#### 文档段落
时间:2023-08-27 理论教育 版权反馈
【摘要】:特克什不敢抵挡,匆忙逃出毡的,骑快马跑到虎思斡耳朵,去向承天太后普速完请求庇护。特克什在承天太后的驾前,又是哀告,又是抹眼泪,说花剌子模的王位本该是他的,后母、兄弟篡位不说,还打算把他连根铲除,请宗主国主持公道。从虎思斡耳朵方面来说,承天太后普速完虽然雄心铁腕,却很可能是一个生活奢靡的人,她基本上没有参与过父母艰苦奋斗、开疆拓土的战争,政治经验也略显不足。

西辽太后庇护特克什,自守强势

花剌子模伊勒共有两个儿子,长子特克什,次子苏丹沙(音译,不是苏丹+沙)。伊勒自己在登上沙的宝座前曾被封在名城毡的(今哈萨克斯坦克孜勒奥尔达东南方),花剌子模对这个城市非常重视,所以他在继位以后,也命令特克什镇守毡的。因为老爹死得突然,特克什还没来得及回去奔丧,就得到消息,小兄弟苏丹沙已经登上王位了。

特克什闻报又惊又怒。原来两兄弟不是一个娘生的,苏丹沙的母亲图尔罕王后是个很有权力欲的女人,一心想把自己的儿子扶上宝座,自己也好“垂帘听政”。因为就在花剌子模本土,所以伊勒一死,这母子俩就近水楼台先得月,还下诏召特克什前去觐见。

特克什知道自己不能回去,这一去就等于承认了弟弟苏丹沙的国主地位,同时还很可能一去不复返,遭到后母的囚禁或者谋害。可是以毡的一城之力,还无法与夺位者相对抗,于是他一面敷衍,一面积聚力量,打算找机会起兵,夺回本该属于自己的权力。

图尔罕王后一看特克什不肯应召前来,一不做,二不休,立刻发兵讨伐。特克什不敢抵挡,匆忙逃出毡的,骑快马跑到虎思斡耳朵,去向承天太后普速完请求庇护。特克什在承天太后的驾前,又是哀告,又是抹眼泪,说花剌子模的王位本该是他的,后母、兄弟篡位不说,还打算把他连根铲除,请宗主国主持公道。

为了能够说动普速完,特克什还承诺说:“如果我能得回我的王国,必将花剌子模的所有财富都进献给太后,并且年年进贡,岁岁来朝。”

普速完一听,这倒不错,通过拥立一位新的花剌子模沙,可以把这个素有离心倾向的王国重新拉回正道上来,何乐而不为呢?根据志费尼所记载,普速完派遣驸马率领一支为数众多的军队陪同特克什前往花剌子模,图尔罕、苏丹沙母子被大军吓破了胆,丢弃王位,逃到呼罗珊去了。
########
#### 所给资料
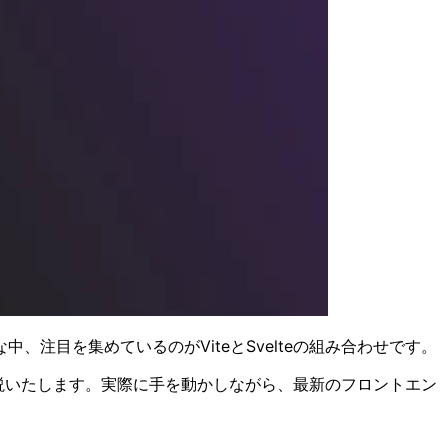
注目を集めているのがViteとSvelteの組み合わせです。
く解説いたします。実際に手を動かしながら、最新のフロントエン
########
> 任务要求
根据讲述特克什求助西辽的文档段落,逐项判断下列说法是否与之相符,回答"是"或"否",并引用段落中起决定作用的原话:1. 特克什是伊勒的次子。2. 图尔罕王后发兵讨伐后,特克什逃往虎思斡耳朵,向承天太后普速完请求庇护。3. 图尔罕、苏丹沙母子丢弃王位后逃到了毡的。

> 任务解答
1. 否。"长子特克什,次子苏丹沙"
2. 是。"骑快马跑到虎思斡耳朵,去向承天太后普速完请求庇护"
3. 否。"丢弃王位,逃到呼罗珊去了"